-- WORK ITEM --
Using the text about The Bridge Ministry, answer each item briefly.
(a) In what month and year was The Bridge Ministry founded?
(b) How large is the Bridge's warehouse?
(c) Which label released the album On the Other Side?

[Opening EXTRACTED TEXT section]

She even believes they'll lead the way. They were certainly the inspiration for Christmas' first album in seven years, On the Other Side (Bridge Records), which released last week. A third-generation member of southern gospel royalty (The Happy Goodman Family were her grandmother's siblings, the Hemphills her parents), Christmas's new album is an eclectic mix of southern gospel classics and hymns, the album reflects what she has witnessed over the past six years, preaching to and feeding the homeless.
In November 2004, Christmas founded The Bridge Ministry—named for its location under the Jefferson Bridge near the riverbank—after taking a pot of jambalaya to a group of homeless people on a visit with a local pastor. The Bridge is now a thriving ministry which includes a weekly church service on Tuesday nights to feed and preach to up to 500 attendees. Other local churches and ministries (including the Salvation Army) also reach out to these homeless. Some of those organizations use the Bridge's 20,000 square-foot warehouse—a resource hub for nonprofits—which is stocked with dry goods, toiletries, and coats to pass out for the winter.
The shade is welcoming under the bridge in summertime, but with 200 plus people crowding around tables of food and sitting shoulder-to-shoulder on plastic folding chairs, the heat is hardly escapable. Nor is the constant sound of rushing vehicles above. Tan, weathered faces line the crowd while a few toothless smiles and lots of laughter color the otherwise gray space. As soon as the music starts, the sound of shifting gravel stops, people still, distractions fade, faces turn, and everyone focuses on the group belting into microphones about amazing grace and how sweet it sounds.

[Closing EXTRACTED TEXT section]
[Opening AVAILABLE DATA section]

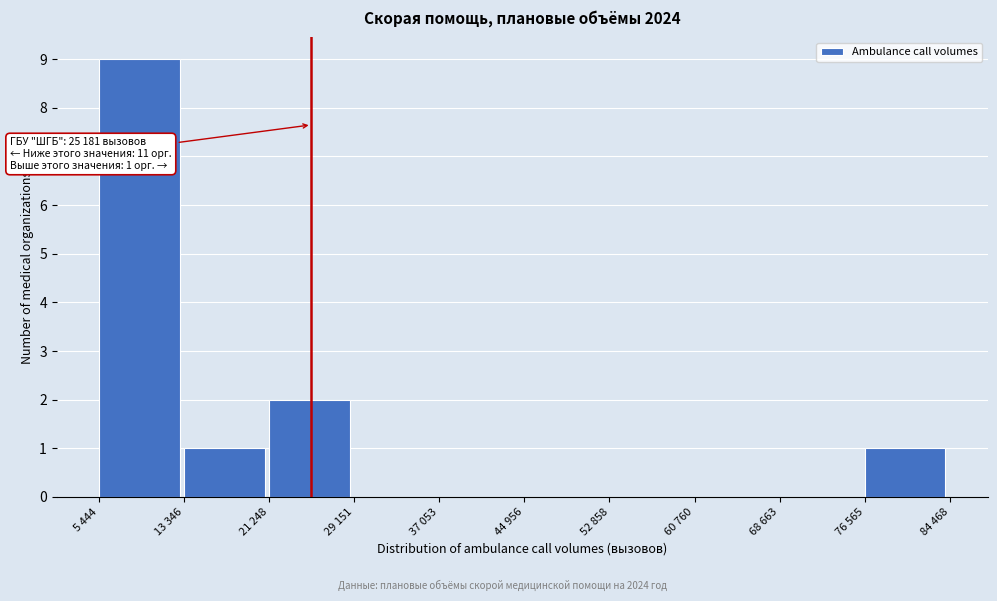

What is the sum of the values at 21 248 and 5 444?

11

[Closing AVAILABLE DATA section]
[Opening AVAILABLE DATA section]

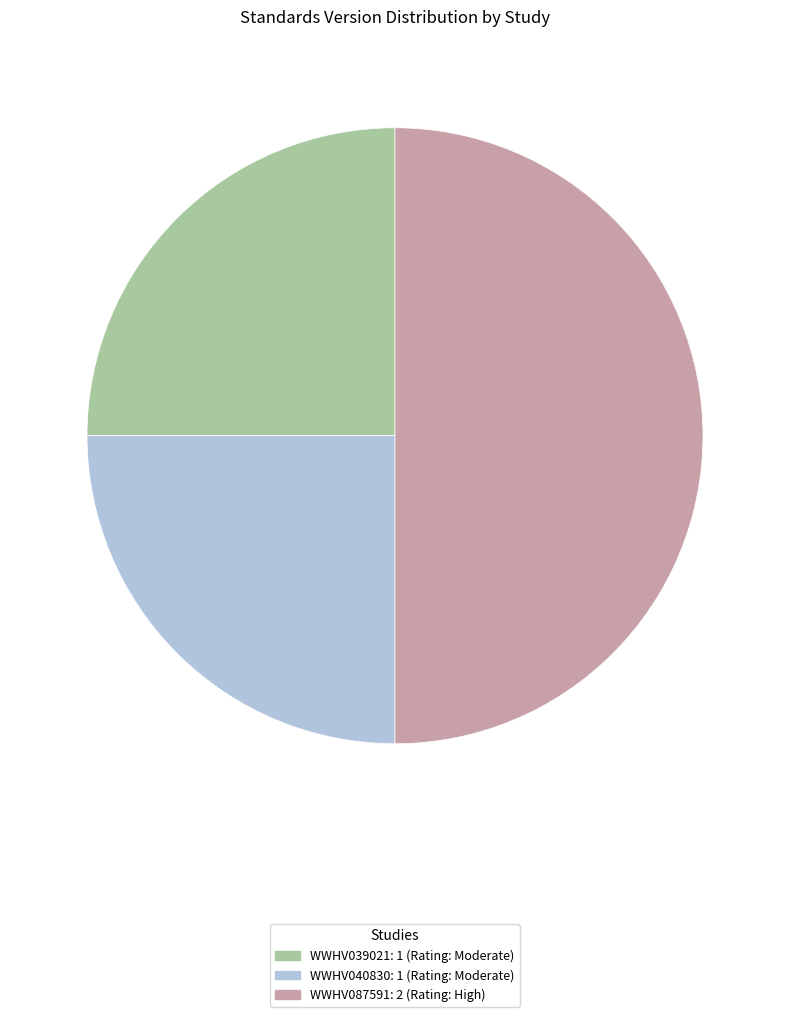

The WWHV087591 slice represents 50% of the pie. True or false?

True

[Closing AVAILABLE DATA section]

-- RESPONSE AREA --
(a) November 2004
(b) 20,000 square feet
(c) Bridge Records